A thoughtful leader by Peterfy ( Ann Rheum Dis 2004;63:473–7[Free Full Text]) discusses the predictive value of wrist MRI in rheumatoid arthritis. In the same issue ( Ann Rheum Dis 2004;63:555–61[Abstract/Free Full Text]) is an Extended report from Stewart et al., showing that early MRI features can predict outcome at six years. Never being one to shirk expensive tests if they benefit our patients, Robin is instituting the recommendations at once in his early patients where diagnosis is not clear cut—waiting for the flak to fly, and ready to point out that if we base ongoing treatment on the presence of abnormalities, we might reduce the overall numbers of patients being given DMARDs on a wing and a prayer. How long before X-rays are redundant?

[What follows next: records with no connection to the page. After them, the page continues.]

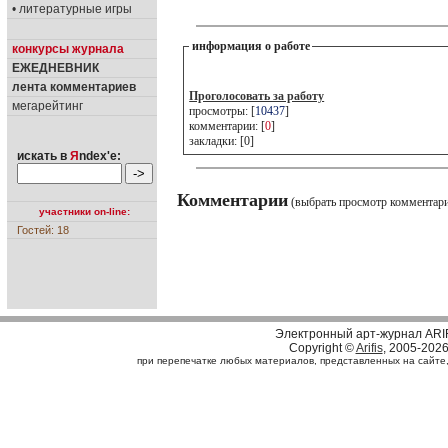
• литературные игры
информация о работе
конкурсы журнала
ЕЖЕДНЕВНИК
лента комментариев
Проголосовать за работу
мегарейтинг
просмотры: [
10437
]
комментарии: [
0
]
закладки: [0]
искать в
Я
ndex'е:
Комментарии
(выбрать просмотр комментар
участники on-line:
Гостей: 18
Электронный арт-журнал ARI
Copyright ©
Arifis
, 2005-202
при перепечатке любых материалов, представленных на сайте, с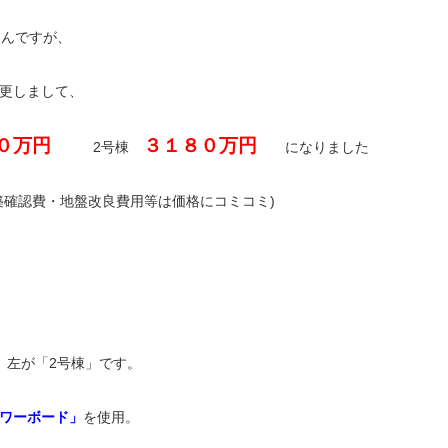
なんですが、
更しまして、
０万円
３１８０万円
2号棟
になりました
築確認費・地盤改良費用等は価格にコミコミ)
、左が「2号棟」です。
ワーボード」
を使用。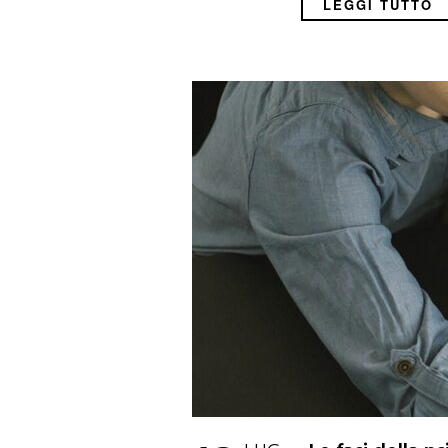
LEGGI TUTTO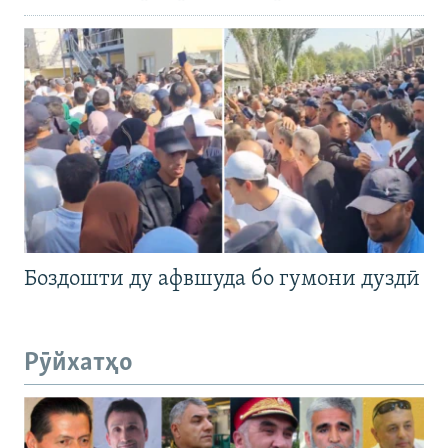
Боздошти ду афвшуда бо гумони дуздӣ
Рӯйхатҳо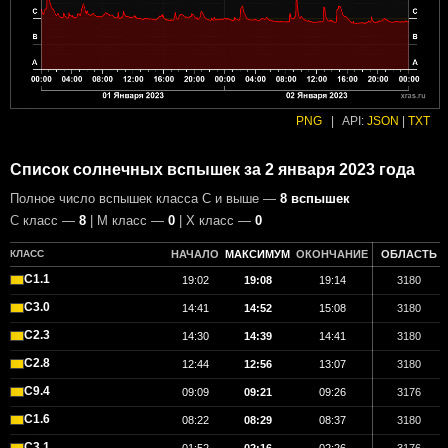
PNG
|
API:
JSON
|
TXT
Список солнечных вспышек за 2 января 2023 года
Полное число вспышек класса C и выше —
8 вспышек
С класс —
8
| М класс —
0
| X класс —
0
КЛАСС
НАЧАЛО
МАКСИМУМ
ОКОНЧАНИЕ
ОБЛАСТЬ
C1.1
19:02
19:08
19:14
3180
C3.0
14:41
14:52
15:08
3180
C2.3
14:30
14:39
14:41
3180
C2.8
12:44
12:56
13:07
3180
C9.4
09:09
09:21
09:26
3176
C1.6
08:22
08:29
08:37
3180
C3.1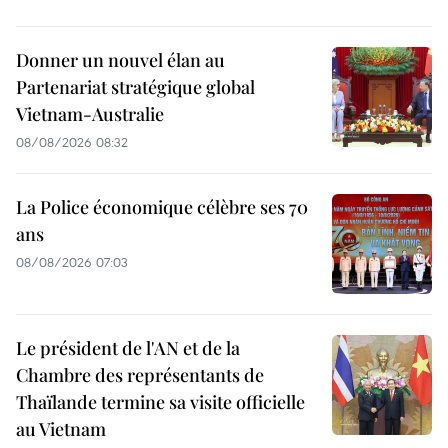
Donner un nouvel élan au
Partenariat stratégique global
Vietnam-Australie
08/08/2026 08:32
La Police économique célèbre ses 70
ans
08/08/2026 07:03
Le président de l'AN et de la
Chambre des représentants de
Thaïlande termine sa visite officielle
au Vietnam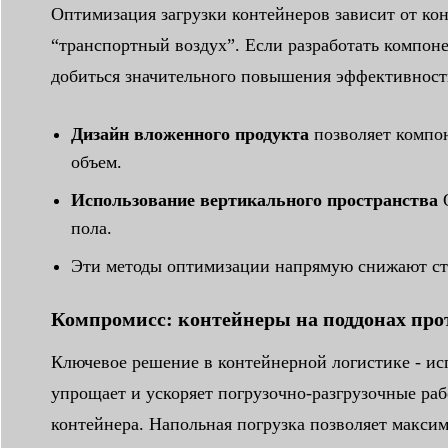
Оптимизация загрузки контейнеров зависит от ко
“транспортный воздух”. Если разработать компоне
добиться значительного повышения эффективност
Дизайн вложенного продукта
позволяет компон
объем.
Использование вертикального пространства
О
пола.
Эти методы оптимизации напрямую снижают сто
Компромисс: контейнеры на поддонах про
Ключевое решение в контейнерной логистике - ис
упрощает и ускоряет погрузочно-разгрузочные ра
контейнера. Напольная погрузка позволяет максим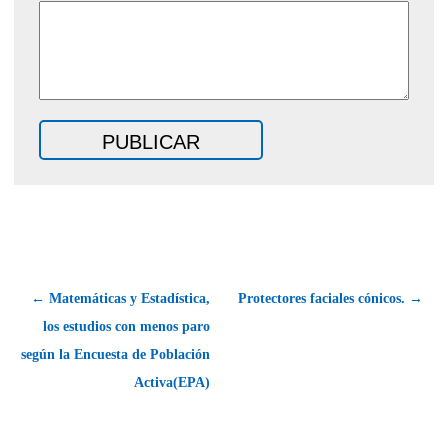
← Matemáticas y Estadística,
Protectores faciales cónicos. →
los estudios con menos paro
según la Encuesta de Población
Activa(EPA)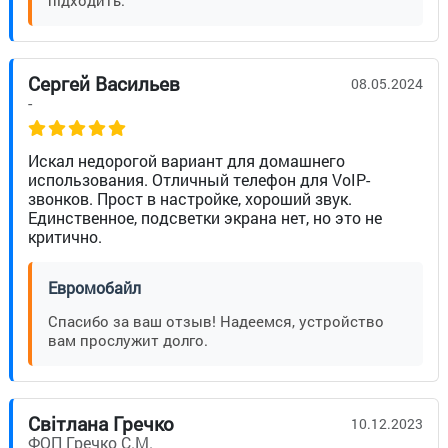
Сергей Васильев
08.05.2024
-
Искал недорогой вариант для домашнего
использования. Отличный телефон для VoIP-
звонков. Прост в настройке, хороший звук.
Единственное, подсветки экрана нет, но это не
критично.
Евромобайл
Спасибо за ваш отзыв! Надеемся, устройство
вам прослужит долго.
Світлана Гречко
10.12.2023
ФОП Гречко С.М.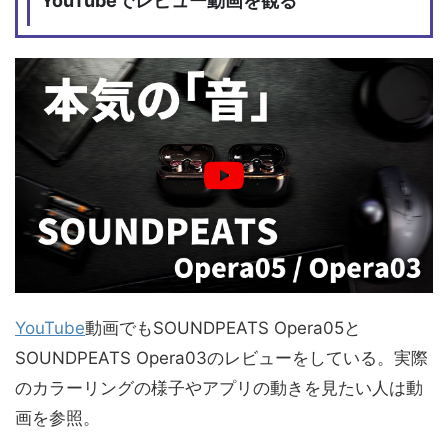
YouTubeでレビュー動画を観る
YouTube
動画でもSOUNDPEATS Opera05と
SOUNDPEATS Opera03のレビューをしている。実際
のカラーリングの様子やアプリの動きを見たい人は動
画を参照。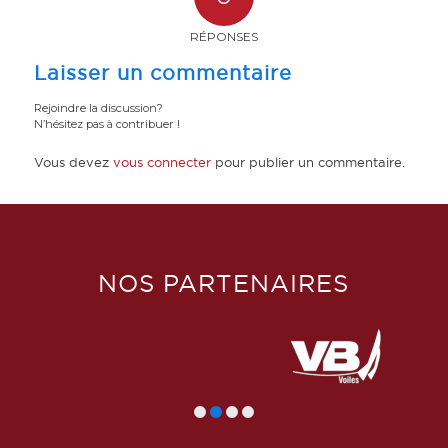
RÉPONSES
Laisser un commentaire
Rejoindre la discussion?
N’hésitez pas à contribuer !
Vous devez
vous connecter
pour publier un commentaire.
NOS PARTENAIRES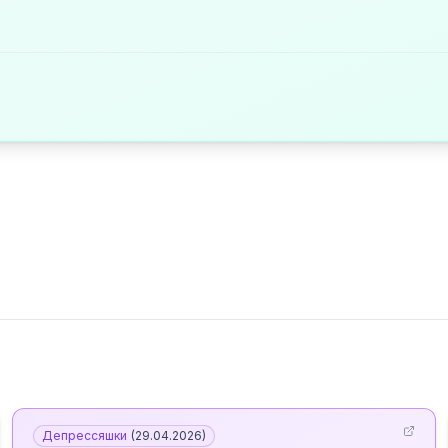
Депрессяшки
(
29.04.2026
)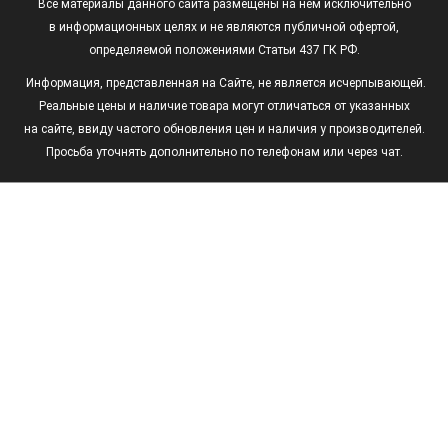
Все материалы данного сайта размещены на нем исключительно
в информационных целях и не являются публичной офертой,
определяемой положениями Статьи 437 ГК РФ.
Информация, представленная на Сайте, не является исчерпывающей.
Реальные цены и наличие товара могут отличаться от указанных
на сайте, ввиду частого обновления цен и наличия у производителей.
Просьба уточнять дополнительно по телефонам или через чат.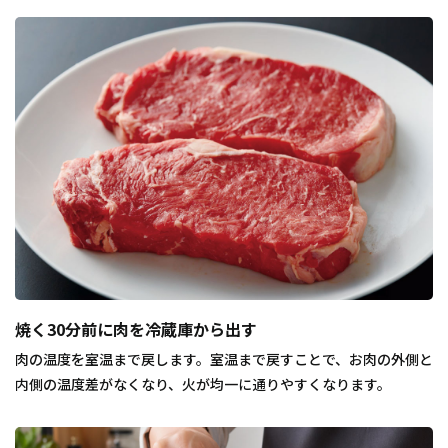
焼く30分前に肉を冷蔵庫から出す
肉の温度を室温まで戻します。室温まで戻すことで、お肉の外側と
内側の温度差がなくなり、火が均一に通りやすくなります。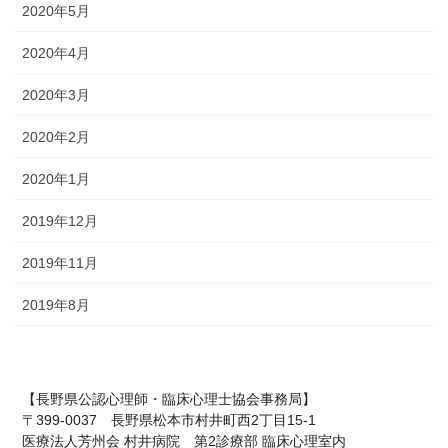
2020年5月
2020年4月
2020年3月
2020年2月
2020年1月
2019年12月
2019年11月
2019年8月
【長野県公認心理師・臨床心理士協会事務局】
〒399-0037 長野県松本市村井町西2丁目15-1
医療法人芳州会 村井病院 第2診療部 臨床心理室内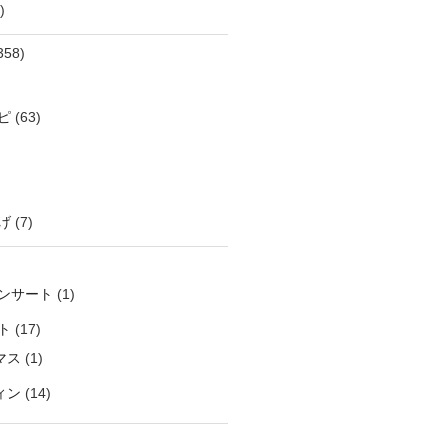
)
358)
ピ
(63)
げ
(7)
ンサート
(1)
ト
(17)
マス
(1)
ィン
(14)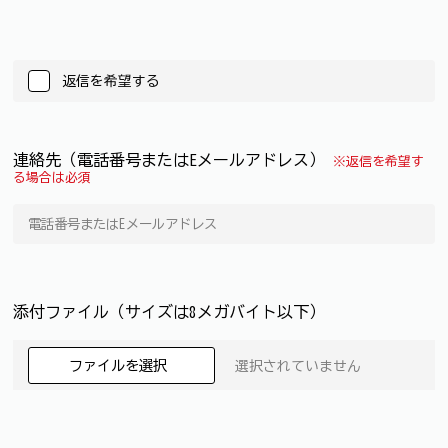
返信を希望する
連絡先（電話番号またはEメールアドレス）
※返信を希望す
る場合は必須
添付ファイル（サイズは8メガバイト以下）
ファイルを選択
選択されていません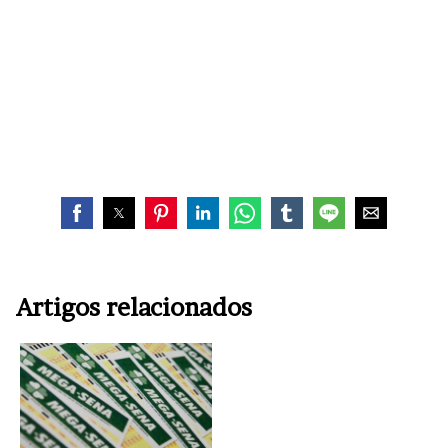
Artigos relacionados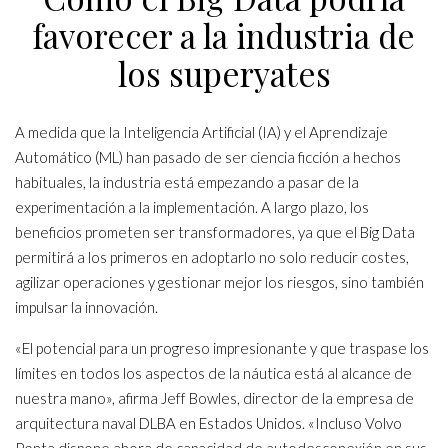
favorecer a la industria de
los superyates
A medida que la Inteligencia Artificial (IA) y el Aprendizaje
Automático (ML) han pasado de ser ciencia ficción a hechos
habituales, la industria está empezando a pasar de la
experimentación a la implementación. A largo plazo, los
beneficios prometen ser transformadores, ya que el Big Data
permitirá a los primeros en adoptarlo no solo reducir costes,
agilizar operaciones y gestionar mejor los riesgos, sino también
impulsar la innovación.
«El potencial para un progreso impresionante y que traspase los
límites en todos los aspectos de la náutica está al alcance de
nuestra mano», afirma Jeff Bowles, director de la empresa de
arquitectura naval DLBA en Estados Unidos. «Incluso Volvo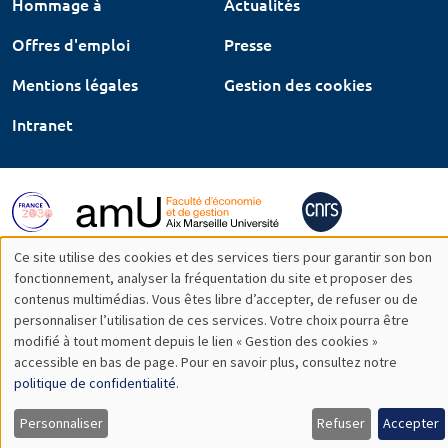
Hommage à
Actualités
Offres d'emploi
Presse
Mentions légales
Gestion des cookies
Intranet
Ce site utilise des cookies et des services tiers pour garantir son bon
Utilisation
fonctionnement, analyser la fréquentation du site et proposer des
contenus multimédias. Vous êtes libre d’accepter, de refuser ou de
des
personnaliser l’utilisation de ces services. Votre choix pourra être
modifié à tout moment depuis le lien « Gestion des cookies »
données
accessible en bas de page. Pour en savoir plus, consultez notre
personnelles
politique de confidentialité
.
et
Personnaliser
Refuser
Accepter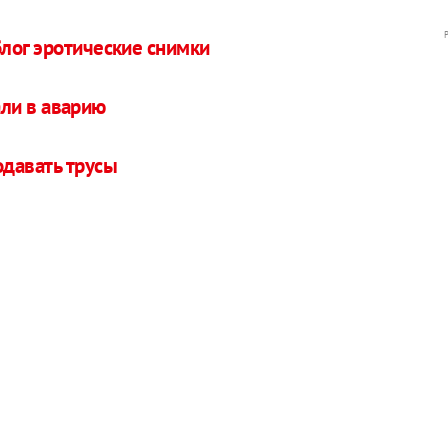
лог эротические снимки
ли в аварию
давать трусы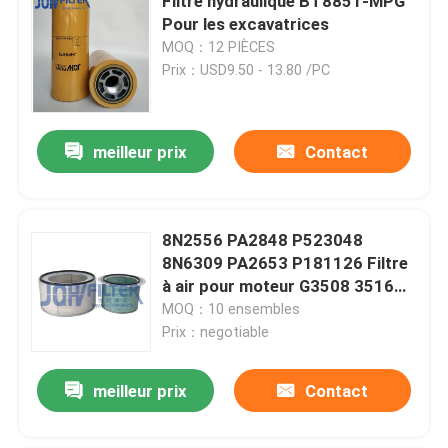
Filtre hydraulique BT8851-MPG
Pour les excavatrices
MOQ：12 PIÈCES
Prix：USD9.50 - 13.80 /PC
meilleur prix
Contact
8N2556 PA2848 P523048
8N6309 PA2653 P181126 Filtre
à air pour moteur G3508 3516
3512 chargeur à roues
MOQ：10 ensembles
Prix：negotiable
meilleur prix
Contact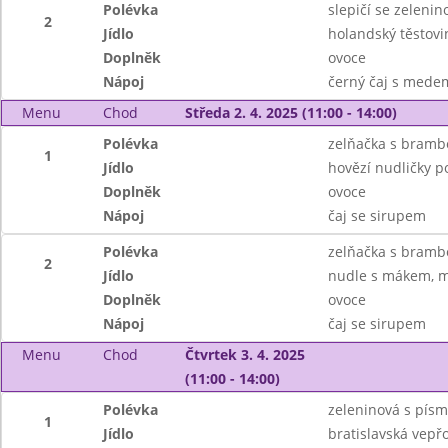
Polévka
slepičí se zeleni
2
Jídlo
holandský těstovin
Doplněk
ovoce
Nápoj
černý čaj s mede
Menu
Chod
Středa 2. 4. 2025 (11:00 - 14:00)
Polévka
zelňačka s bramb
1
Jídlo
hovězí nudličky p
Doplněk
ovoce
Nápoj
čaj se sirupem
Polévka
zelňačka s bramb
2
Jídlo
nudle s mákem, m
Doplněk
ovoce
Nápoj
čaj se sirupem
Menu
Chod
Čtvrtek 3. 4. 2025
(11:00 - 14:00)
Polévka
zeleninová s pís
1
Jídlo
bratislavská vepřo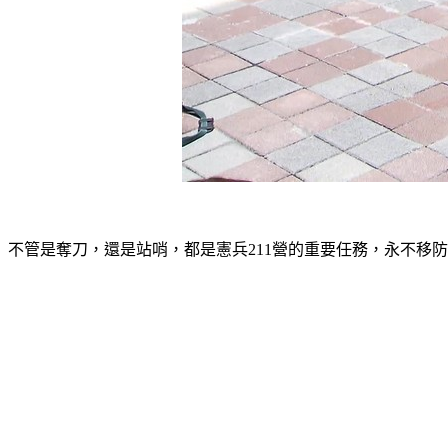
不管是奪刀，還是站哨，都是憲兵211營的重要任務，永不移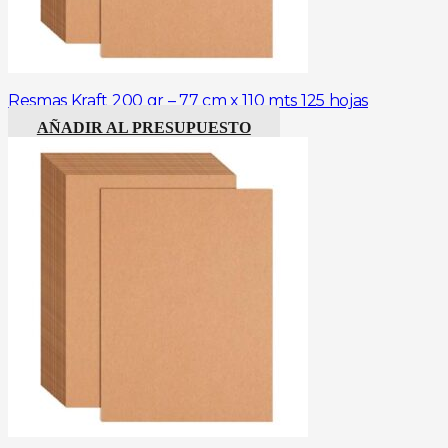
Resmas Kraft 200 gr – 77 cm x 110 mts 125 hojas
AÑADIR AL PRESUPUESTO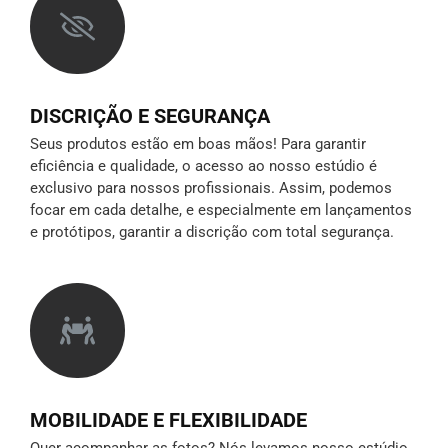
DISCRIÇÃO E SEGURANÇA
Seus produtos estão em boas mãos! Para garantir
eficiência e qualidade, o acesso ao nosso estúdio é
exclusivo para nossos profissionais. Assim, podemos
focar em cada detalhe, e especialmente em lançamentos
e protótipos,
garantir a discrição
com total segurança.
MOBILIDADE E FLEXIBILIDADE
Quer acompanhar as fotos? Nós levamos nosso estúdio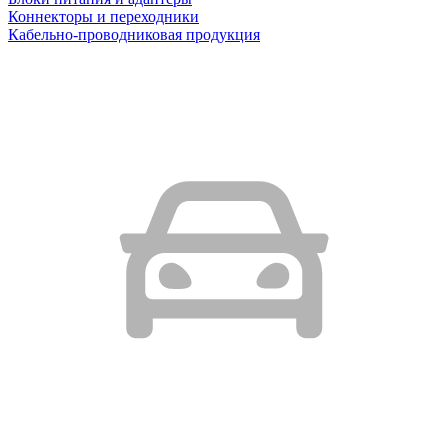
Коннекторы и переходники
Кабельно-проводниковая продукция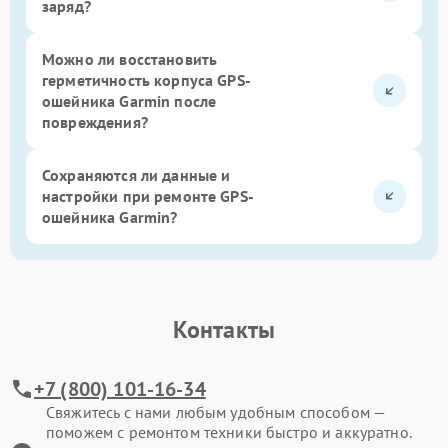
заряд?
Можно ли восстановить
герметичность корпуса GPS-
ошейника Garmin после
повреждения?
Сохраняются ли данные и
настройки при ремонте GPS-
ошейника Garmin?
Контакты
+7 (800) 101-16-34
Свяжитесь с нами любым удобным способом —
поможем с ремонтом техники быстро и аккуратно.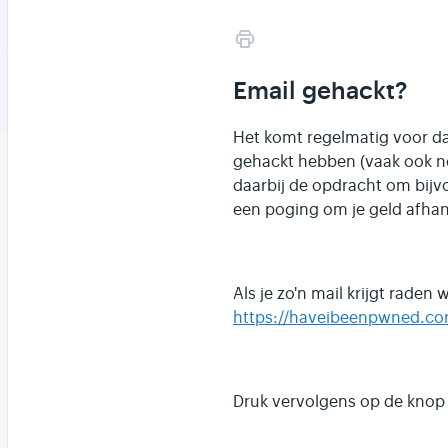
Email gehackt?
Het komt regelmatig voor da
gehackt hebben (vaak ook nog
daarbij de opdracht om bijv
een poging om je geld afha
Als je zo'n mail krijgt raden
https://haveibeenpwned.co
Druk vervolgens op de kno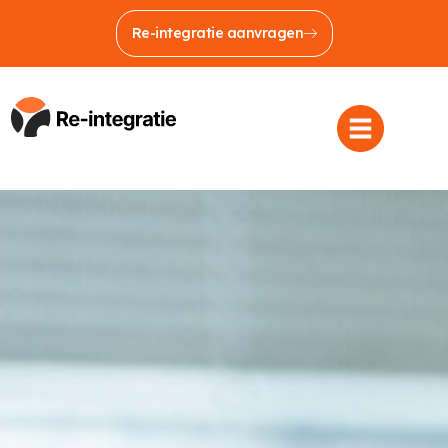
Re-integratie aanvragen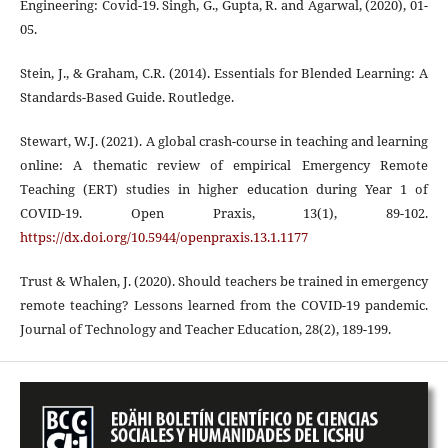
Engineering: Covid-19. Singh, G., Gupta, R. and Agarwal, (2020), 01-
05.
Stein, J., & Graham, C.R. (2014). Essentials for Blended Learning: A
Standards-Based Guide. Routledge.
Stewart, W.J. (2021). A global crash-course in teaching and learning
online: A thematic review of empirical Emergency Remote
Teaching (ERT) studies in higher education during Year 1 of
COVID-19. Open Praxis, 13(1), 89-102.
https://dx.doi.org/10.5944/openpraxis.13.1.1177
Trust & Whalen, J. (2020). Should teachers be trained in emergency
remote teaching? Lessons learned from the COVID-19 pandemic.
Journal of Technology and Teacher Education, 28(2), 189-199.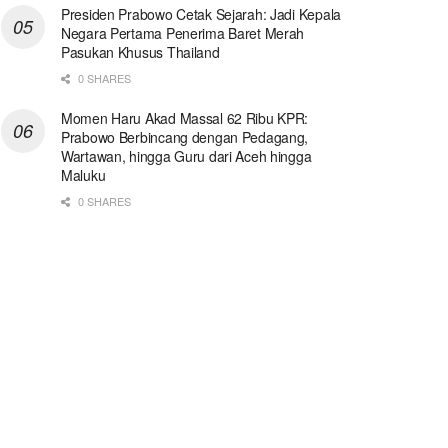
Presiden Prabowo Cetak Sejarah: Jadi Kepala
Negara Pertama Penerima Baret Merah
Pasukan Khusus Thailand
0 SHARES
Momen Haru Akad Massal 62 Ribu KPR:
Prabowo Berbincang dengan Pedagang,
Wartawan, hingga Guru dari Aceh hingga
Maluku
0 SHARES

Sigmoid diverticular abscess perforation may be provoked by steroids, and to a lesser extent NSAIDs, in rheumatic conditions ( Mpofu et al., Ann Rheum Dis 2004;63:558–90). Indeed, Robin has seen such a case, although the problem was not making the diagnosis but deciding what to do, as the patient had turned their face to the wall. But undoubtedly there are robust patients who would want to be resuscitated, and being aware of the risk might just make it less of a risk (though where Robin works there seems to be a very poor institutional memory for the ‘flesh eating virus’ that provokes necrotising fasciitis, suggesting that experience is important).

And lest you think that Robin is overdoing the Annals, readers should know that an oversight led to his subscription lapsing, and he is catching up. Funny, then, that it took him four months to notice.

Money, of course, is a funny thing, and Robin's work in a relatively underprivileged area does not bring much sight of it (having said which, he is always amazed by how often the most unlikely present-bearers arrive). So it was with interest that he heard how one of his RA patients had decided to find out more about a shabby African woodcarving he had inherited, and taken it to Sotheby's. One thing led to another, and it went for sale in New York—see http://search.sothebys.com/jsps/live/lot/LotDetail.jsp?sale_number=N07996&live_lot_id=60. Strange how something so important (it was the most expensive item in the sale) could have languished so long in a suburban back street. Sadly he had decided that going to New York to see the auction was less important than coming to see Robin—though I doubt my consultation was worth the hammer price of $450,000.

Robin now is not averse to writing sometimes bits of verse (clever that). But he has been upstaged by a patient, Chris Dyos, in an exchange of rhyme—who has written an ode to his rheumatologist thus:

My arm aches and a lousy numbness pains

My joints as if of hooch or plonk I’d drunk;

Which ought to have been emptied down the drains

Along with Jacob's Creek and other junk ...

This is submitted as an incomplete fragment, and Robin will be pleased to share the rest, if it emerges through the haze—not of red wine though (and Robin certainly has no objection to a nice bottle of Shiraz on a cold evening) because the methotrexate precludes such indulgence.